We get an insight into the relationship between doctor and patient in a rural setting and the balancing act of their personal and private lives. Dr Lucia Gannon shares many fascinating facts about the doctor, as a person, as a human being, with this particular statement very resonant….
‘Doctors, as a group with a higher than average suicide rate, could benefit more than most from re-orienting to the positive. Feeling good makes us reach out to others. Feeling bad makes us withdraw into ourselves. Because we are in the business of caring for others, it is important that we feel good ourselves. Doctors are much more than the prescriptions they write or the medicines they administer, just as teachers are much more than the subjects they teach. As doctors, we can add value to everything we do, if we are happy as we do it. I am convinced that there is nothing wrong with being a little more Pollyanna and a little less Eeyore.’
All in a Doctor’s Day is a wonderful behind-the-scenes collection of real stories, giving the reader a better understanding of general practice. We expect our GP to be professional and knowledgeable at all times, informed of all medical conditions and having the ability to answer all our concerns and deal with all our hang-ups and anxieties. How many of us ever get to know our GPs on a personal basis? How many of us witness our GP after they have had to give someone bad news? How many of us know how our GP feels when they go home every evening, perhaps with their own families waiting for them and their own personal issues to be dealt with, yet with the weight of medical cases, past and present, forever lodged in their minds? Food for thought perhaps…..

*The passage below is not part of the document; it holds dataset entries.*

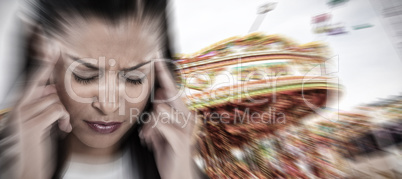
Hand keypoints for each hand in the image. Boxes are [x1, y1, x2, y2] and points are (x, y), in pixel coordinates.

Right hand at [7, 27, 70, 178]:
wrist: (26, 171)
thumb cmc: (33, 147)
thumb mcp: (38, 123)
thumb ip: (42, 105)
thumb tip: (52, 90)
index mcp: (19, 106)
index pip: (33, 81)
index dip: (43, 66)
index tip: (52, 50)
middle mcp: (19, 108)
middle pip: (49, 91)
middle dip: (62, 103)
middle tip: (63, 119)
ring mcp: (23, 116)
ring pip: (55, 101)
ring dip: (65, 115)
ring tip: (62, 127)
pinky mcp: (31, 126)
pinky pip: (57, 110)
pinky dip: (64, 119)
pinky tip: (62, 130)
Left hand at [141, 59, 195, 178]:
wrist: (176, 175)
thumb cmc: (168, 152)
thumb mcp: (160, 131)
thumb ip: (159, 114)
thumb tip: (157, 96)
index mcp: (183, 114)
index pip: (173, 90)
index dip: (164, 73)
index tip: (156, 58)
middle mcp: (187, 118)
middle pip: (169, 94)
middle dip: (157, 93)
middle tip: (150, 96)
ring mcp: (185, 129)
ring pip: (159, 110)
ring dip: (148, 124)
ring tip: (147, 136)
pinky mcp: (179, 139)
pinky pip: (159, 125)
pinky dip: (150, 133)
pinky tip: (150, 141)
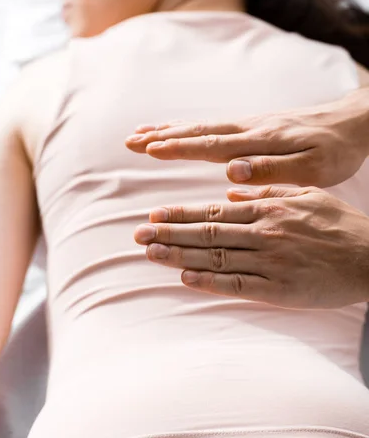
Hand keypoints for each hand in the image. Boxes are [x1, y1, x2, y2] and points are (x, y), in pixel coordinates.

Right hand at [125, 88, 368, 187]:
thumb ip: (271, 169)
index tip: (147, 150)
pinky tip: (180, 131)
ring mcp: (250, 125)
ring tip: (142, 134)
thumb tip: (231, 172)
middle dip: (162, 137)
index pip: (210, 145)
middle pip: (197, 132)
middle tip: (130, 141)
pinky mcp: (254, 126)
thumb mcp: (313, 168)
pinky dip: (189, 128)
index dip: (177, 148)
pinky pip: (213, 125)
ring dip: (170, 130)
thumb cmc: (335, 150)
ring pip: (201, 126)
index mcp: (260, 142)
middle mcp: (248, 129)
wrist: (352, 122)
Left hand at [134, 186, 368, 308]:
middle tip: (138, 234)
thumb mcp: (307, 194)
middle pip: (207, 232)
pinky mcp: (279, 289)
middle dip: (169, 233)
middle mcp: (264, 233)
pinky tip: (185, 278)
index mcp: (268, 209)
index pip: (215, 210)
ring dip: (179, 255)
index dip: (182, 213)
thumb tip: (232, 190)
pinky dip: (209, 282)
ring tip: (151, 253)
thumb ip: (268, 191)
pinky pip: (237, 286)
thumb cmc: (339, 224)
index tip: (155, 214)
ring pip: (216, 257)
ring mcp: (270, 262)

All in a Doctor’s Day is a very honest and insightful book, packed full with anecdotes and true-life accounts, bringing the reader right into the lives of Dr Lucia Gannon, her family and the rural community that she now calls home. Her pure dedication to her patients shines through as she constantly strives to do her best. She questions, she queries, she has doubts, but at all times she is a professional and caring individual who just wants to be the best version of herself that she can be.

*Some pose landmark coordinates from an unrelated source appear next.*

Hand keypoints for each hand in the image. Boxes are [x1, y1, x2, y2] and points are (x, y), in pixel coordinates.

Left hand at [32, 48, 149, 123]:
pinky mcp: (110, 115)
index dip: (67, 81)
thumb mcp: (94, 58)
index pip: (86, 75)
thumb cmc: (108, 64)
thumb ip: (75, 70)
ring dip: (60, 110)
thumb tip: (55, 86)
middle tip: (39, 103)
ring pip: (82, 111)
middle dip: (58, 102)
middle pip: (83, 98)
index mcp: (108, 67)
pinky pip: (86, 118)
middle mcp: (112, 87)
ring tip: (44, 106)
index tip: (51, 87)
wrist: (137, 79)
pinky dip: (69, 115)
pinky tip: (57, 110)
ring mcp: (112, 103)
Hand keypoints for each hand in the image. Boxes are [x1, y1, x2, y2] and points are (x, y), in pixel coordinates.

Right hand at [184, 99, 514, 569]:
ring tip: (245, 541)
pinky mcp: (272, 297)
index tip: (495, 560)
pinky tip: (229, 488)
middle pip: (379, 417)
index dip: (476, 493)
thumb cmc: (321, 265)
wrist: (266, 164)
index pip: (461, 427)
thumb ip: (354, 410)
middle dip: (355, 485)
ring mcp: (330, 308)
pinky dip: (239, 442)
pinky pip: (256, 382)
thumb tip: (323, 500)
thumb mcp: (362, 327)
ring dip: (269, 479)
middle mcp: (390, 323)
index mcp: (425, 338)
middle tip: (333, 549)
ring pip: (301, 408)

I will leave you with her own words….
‘It doesn’t matter how much more advanced medicine becomes, people are always going to get sick and die and when the hospital cannot do any more, most people wish for a trusted, skilful, knowledgeable doctor to facilitate this in the comfort of their home, surrounded by their family and friends’
[ Bio ]
Dr Lucia Gannon qualified as a GP in 1990. She has special interests in mental health, infant nutrition and medical education. She is an Assistant Programme Director with the South East GP Training Scheme and a GP Clinical Tutor for University of Limerick Graduate Entry Medical School (GEMS), and works with her husband at Killenaule Surgery, Thurles, Co.Tipperary.